Adding Mirror Specifications and Host Lists to Oracle

There is now a tool for editing the mirror specification database. It operates on a CGI/HTTP model, and is as secure as can be without using SSL directly. A manual page for the tool is part of the IMS-ReleaseMgr extension package. A link to the tool should probably be put on the webmaster page (where is it thus access-controlled). The tool is called "edit_db.pl", for those with access to the IMS source code.

**Task 1**
Retype the part of the note on mirror specifications above, starting at "There is now" and ending at "IMS source code.".
**Task 2**
Render this sentence from the note on mirror specifications above in Spanish: "A manual page for the tool is part of the IMS-ReleaseMgr extension package."
**Task 3**
Answer these from the note on mirror specifications above:
(a) On what model does the tool operate?
(b) What is the tool called?
(c) Which package contains the tool's manual page?

**Raw data**
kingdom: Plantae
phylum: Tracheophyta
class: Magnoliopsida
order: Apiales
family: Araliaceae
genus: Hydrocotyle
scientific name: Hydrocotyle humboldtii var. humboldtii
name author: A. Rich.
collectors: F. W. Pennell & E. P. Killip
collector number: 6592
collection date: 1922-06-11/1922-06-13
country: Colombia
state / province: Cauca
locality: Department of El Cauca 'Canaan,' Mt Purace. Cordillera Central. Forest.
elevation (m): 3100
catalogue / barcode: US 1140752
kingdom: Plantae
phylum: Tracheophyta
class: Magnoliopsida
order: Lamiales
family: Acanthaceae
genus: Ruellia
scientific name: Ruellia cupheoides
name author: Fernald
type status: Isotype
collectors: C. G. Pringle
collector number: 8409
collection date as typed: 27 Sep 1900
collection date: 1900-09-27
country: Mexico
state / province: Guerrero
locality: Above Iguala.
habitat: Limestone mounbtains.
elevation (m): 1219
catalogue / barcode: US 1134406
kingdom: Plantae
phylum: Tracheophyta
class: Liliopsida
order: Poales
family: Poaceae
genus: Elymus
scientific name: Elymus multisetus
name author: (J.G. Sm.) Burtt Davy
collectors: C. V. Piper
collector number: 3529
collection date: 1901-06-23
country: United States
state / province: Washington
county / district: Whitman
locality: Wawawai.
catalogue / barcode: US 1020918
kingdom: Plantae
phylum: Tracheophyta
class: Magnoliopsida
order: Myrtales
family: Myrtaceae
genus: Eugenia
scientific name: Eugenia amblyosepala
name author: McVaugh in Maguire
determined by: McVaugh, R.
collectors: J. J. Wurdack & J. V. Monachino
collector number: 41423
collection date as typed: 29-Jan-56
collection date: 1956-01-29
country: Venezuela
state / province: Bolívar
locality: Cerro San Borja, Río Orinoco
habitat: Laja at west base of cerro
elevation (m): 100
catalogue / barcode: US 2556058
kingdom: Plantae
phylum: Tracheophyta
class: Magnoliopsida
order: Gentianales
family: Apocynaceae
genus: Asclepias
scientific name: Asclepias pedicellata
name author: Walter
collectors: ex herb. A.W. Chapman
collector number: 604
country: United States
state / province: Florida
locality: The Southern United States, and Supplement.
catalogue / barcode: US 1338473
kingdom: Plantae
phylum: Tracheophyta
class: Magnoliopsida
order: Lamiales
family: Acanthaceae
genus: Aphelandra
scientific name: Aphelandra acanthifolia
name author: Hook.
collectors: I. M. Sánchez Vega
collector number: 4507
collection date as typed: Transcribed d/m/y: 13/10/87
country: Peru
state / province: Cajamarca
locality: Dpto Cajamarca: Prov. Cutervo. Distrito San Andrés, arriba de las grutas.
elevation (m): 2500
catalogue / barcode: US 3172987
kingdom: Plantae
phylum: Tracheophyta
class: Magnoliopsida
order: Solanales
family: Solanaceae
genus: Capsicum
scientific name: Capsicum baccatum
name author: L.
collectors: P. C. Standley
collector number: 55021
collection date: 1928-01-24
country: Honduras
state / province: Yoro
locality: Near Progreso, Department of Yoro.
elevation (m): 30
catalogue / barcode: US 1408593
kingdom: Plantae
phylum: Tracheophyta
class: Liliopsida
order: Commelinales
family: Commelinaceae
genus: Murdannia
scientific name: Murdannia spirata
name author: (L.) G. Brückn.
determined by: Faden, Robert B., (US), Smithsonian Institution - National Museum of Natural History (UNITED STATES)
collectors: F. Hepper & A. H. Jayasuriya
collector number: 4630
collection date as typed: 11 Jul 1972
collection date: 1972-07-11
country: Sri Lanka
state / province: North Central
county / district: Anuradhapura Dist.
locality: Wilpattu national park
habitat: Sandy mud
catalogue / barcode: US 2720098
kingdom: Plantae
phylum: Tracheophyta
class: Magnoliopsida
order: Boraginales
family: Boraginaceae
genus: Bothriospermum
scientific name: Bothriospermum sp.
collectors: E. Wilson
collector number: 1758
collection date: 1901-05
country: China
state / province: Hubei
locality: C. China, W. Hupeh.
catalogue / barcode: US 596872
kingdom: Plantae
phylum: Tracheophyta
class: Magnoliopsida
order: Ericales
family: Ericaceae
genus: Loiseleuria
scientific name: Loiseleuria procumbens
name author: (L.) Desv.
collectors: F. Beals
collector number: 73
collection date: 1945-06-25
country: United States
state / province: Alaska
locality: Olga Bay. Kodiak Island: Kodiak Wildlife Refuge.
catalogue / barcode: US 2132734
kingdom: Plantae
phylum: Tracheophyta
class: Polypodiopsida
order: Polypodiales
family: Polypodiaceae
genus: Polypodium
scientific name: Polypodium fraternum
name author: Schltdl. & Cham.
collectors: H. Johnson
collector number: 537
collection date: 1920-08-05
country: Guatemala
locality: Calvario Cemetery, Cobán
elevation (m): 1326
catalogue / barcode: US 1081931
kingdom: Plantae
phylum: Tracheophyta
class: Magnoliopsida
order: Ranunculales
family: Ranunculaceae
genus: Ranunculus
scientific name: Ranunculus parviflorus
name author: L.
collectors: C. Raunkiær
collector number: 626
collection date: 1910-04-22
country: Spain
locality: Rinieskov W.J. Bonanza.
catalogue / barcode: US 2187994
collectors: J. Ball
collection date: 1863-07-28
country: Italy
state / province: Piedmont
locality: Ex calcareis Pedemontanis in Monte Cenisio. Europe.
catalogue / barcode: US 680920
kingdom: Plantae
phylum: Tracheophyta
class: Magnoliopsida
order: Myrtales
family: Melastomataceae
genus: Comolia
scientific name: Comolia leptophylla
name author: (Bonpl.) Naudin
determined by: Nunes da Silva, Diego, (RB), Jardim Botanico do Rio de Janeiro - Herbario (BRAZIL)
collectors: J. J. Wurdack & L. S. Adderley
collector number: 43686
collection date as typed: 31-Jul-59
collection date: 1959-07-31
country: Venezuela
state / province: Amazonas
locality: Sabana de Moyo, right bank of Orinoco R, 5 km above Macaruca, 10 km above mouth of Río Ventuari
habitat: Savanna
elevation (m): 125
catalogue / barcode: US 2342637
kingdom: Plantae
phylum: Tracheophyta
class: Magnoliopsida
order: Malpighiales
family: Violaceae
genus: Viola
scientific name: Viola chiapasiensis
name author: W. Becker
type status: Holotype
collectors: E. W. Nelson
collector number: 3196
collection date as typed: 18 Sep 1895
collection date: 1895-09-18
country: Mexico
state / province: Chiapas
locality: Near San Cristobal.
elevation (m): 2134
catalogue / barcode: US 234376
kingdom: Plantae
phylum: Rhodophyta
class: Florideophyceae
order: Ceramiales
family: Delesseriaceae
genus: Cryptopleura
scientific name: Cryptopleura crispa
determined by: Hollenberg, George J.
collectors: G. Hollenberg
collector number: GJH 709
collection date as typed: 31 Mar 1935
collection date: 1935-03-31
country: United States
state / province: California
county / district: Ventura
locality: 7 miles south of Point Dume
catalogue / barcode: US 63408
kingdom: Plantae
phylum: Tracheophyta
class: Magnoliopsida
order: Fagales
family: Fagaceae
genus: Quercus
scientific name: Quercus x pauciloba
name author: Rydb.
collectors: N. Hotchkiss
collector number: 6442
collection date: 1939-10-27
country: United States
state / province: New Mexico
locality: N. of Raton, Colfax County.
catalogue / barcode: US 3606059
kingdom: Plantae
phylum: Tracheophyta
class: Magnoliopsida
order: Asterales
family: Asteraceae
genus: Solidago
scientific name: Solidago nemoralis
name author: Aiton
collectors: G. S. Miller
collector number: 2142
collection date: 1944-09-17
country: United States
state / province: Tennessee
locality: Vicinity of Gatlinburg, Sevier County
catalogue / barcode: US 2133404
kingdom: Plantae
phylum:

**Exercise answer 1**
There is now a tool for editing the mirror specification database. It operates on a CGI/HTTP model, and is as secure as can be without using SSL directly. A manual page for the tool is part of the IMS-ReleaseMgr extension package. A link to the tool should probably be put on the webmaster page (where is it thus access-controlled). The tool is called "edit_db.pl", for those with access to the IMS source code.

**Exercise answer 2**
Una página de manual de la herramienta forma parte del paquete de extensión IMS-ReleaseMgr.

**Exercise answer 3**
(a) A CGI/HTTP model
(b) "edit_db.pl"
(c) The IMS-ReleaseMgr extension package